_TEXT SECTION_
□ □ □ □ □
There are other arguments besides ‘header’ and ‘sep’ that you might want to use. A quick way to find out what arguments are available for a given command is to type help(command). In this example, you would type:

help(read.table)

This command will bring up a webpage that describes all of the possible arguments for that command and usually provides examples.

EXPORTING DATA

To export data from R, use the command ‘write.table’. Since we have already set our working directory, R will automatically save our file into the folder that we specified as our working directory.

write.table(sand,file="C:/R_data/sand_example2.csv")

VIEWING DATA AND DATA OBJECTS

A few commands that you can use to view your data in R are ‘str’ and ‘names.’ ‘Str’ shows the structure of the data object and ‘names’ shows the column names (headers) of your data. You can also enter the name of the table next to the command prompt to return the entire table; avoid this if your table is large.

Enter the following commands to view your dataset in R:

names(sand)
str(sand)
sand

Data objects refer to everything you’ve created or imported and assigned a name to in R. The ‘ls’ command allows you to see what data objects are in your R session. In the figure above, you see that sand is the only data object returned. If you wanted to delete all data objects from your R session, you would type:

rm(list=ls(all=TRUE))

The ‘ls’ and ‘rm(list=ls(all=TRUE))’ functions are also available in the R GUI under the menu bar heading ‘Misc.”

R GUI image

MISSING DATA

In R, missing numerical and categorical values within a dataset are displayed with the symbol NA (not available). Impossible numerical and categorical values, like ones divided by 0, are represented by the symbol NAN (not a number). Some functions in R will not run if your data contain missing values. One way to test for missing values is to type:

is.na(sand)

R will return TRUE if there is a missing value within a given row and column or FALSE if there is not. In our sand example, there were no missing values, so R returned all combinations as FALSE. If you wanted to quickly find out which one is missing, type:

which(is.na(sand))
□ □ □ □ □
_DATA_
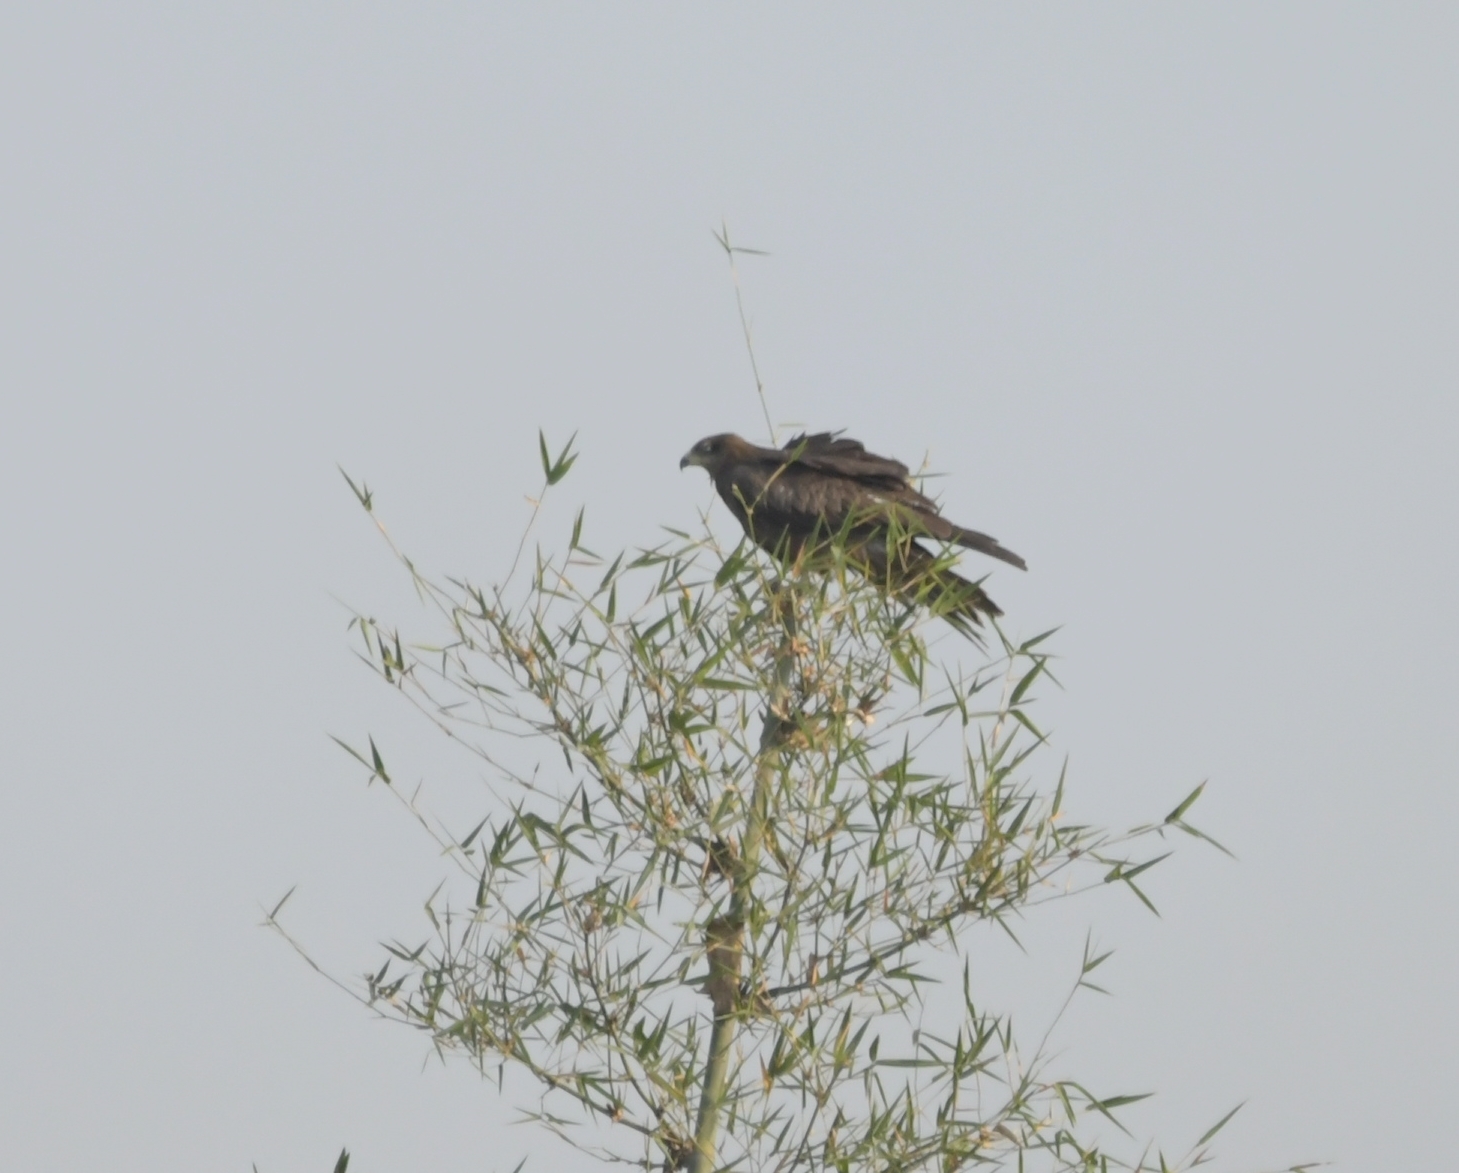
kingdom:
□ □ □ □ □
Continue the R tutorial on importing, exporting and inspecting data in R, picking up right after its final command line.

In our example with the sand dataset, “integer (0)” is returned because we do not have any missing values. When you have missing data and the function you want to run will not run with missing values, you have the following options:

  1. Exclude all rows or columns that contain missing values (na.exclude).
  2. Replace missing values with another value, such as zero, a global constant, or the mean or median value for that column (df[is.na(df)]<- 0) (in this example df represents data with NA values and the function is recoding all NA values as 0).
  3. Use data mining algorithm to predict missing value (data mining algorithms include decision trees, clustering, regression, etc.; see Ch. 9-11). These options will be further explored in Ch. 2, 9-11.

1.4 Data Objects

R recognizes a dozen or so data objects (structures of data) including vectors, lists, arrays, matrices, and data frames. As a soil scientist, we most often deal with data frames, like the sand file we imported in R in the exercise above. It is important to understand what data object you are using or creating and how it is handled in R.

VECTORS
Vectors are 1-dimensional ordered collections of individual elements. These elements can be numerical, character, or logical. Examples include:

R GUI image

LISTS
Lists are ordered collections of multiple R objects. In the example below, the R objects created are x, y, and z. The list function ‘list ( )’ simply serves as a storage bin for x, y, and z. Many outputs of R functions are actually lists. In fact, data frames, like the sand dataset, are actually lists.

R GUI image

ARRAYS
Arrays are multi-dimensional matrices that are limited to columns having the same data format (numeric, character, factor, etc.) and same length. The array( ) function creates arrays. The “dim” option gives the number of rows, columns, and layers, in that order.

R GUI image

MATRICES

Matrices are 2-dimensional arrays that are limited to columns having the same data format (numeric, character, factor, etc.) and same length. A common command for creating a matrix in R is the matrix function that requires the following inputs: matrix (vector, number of rows, number of columns).

R GUI image

DATA FRAMES

Data frames are matrices that allow different columns to have different data formats (numeric, character, factor, etc.) and lengths.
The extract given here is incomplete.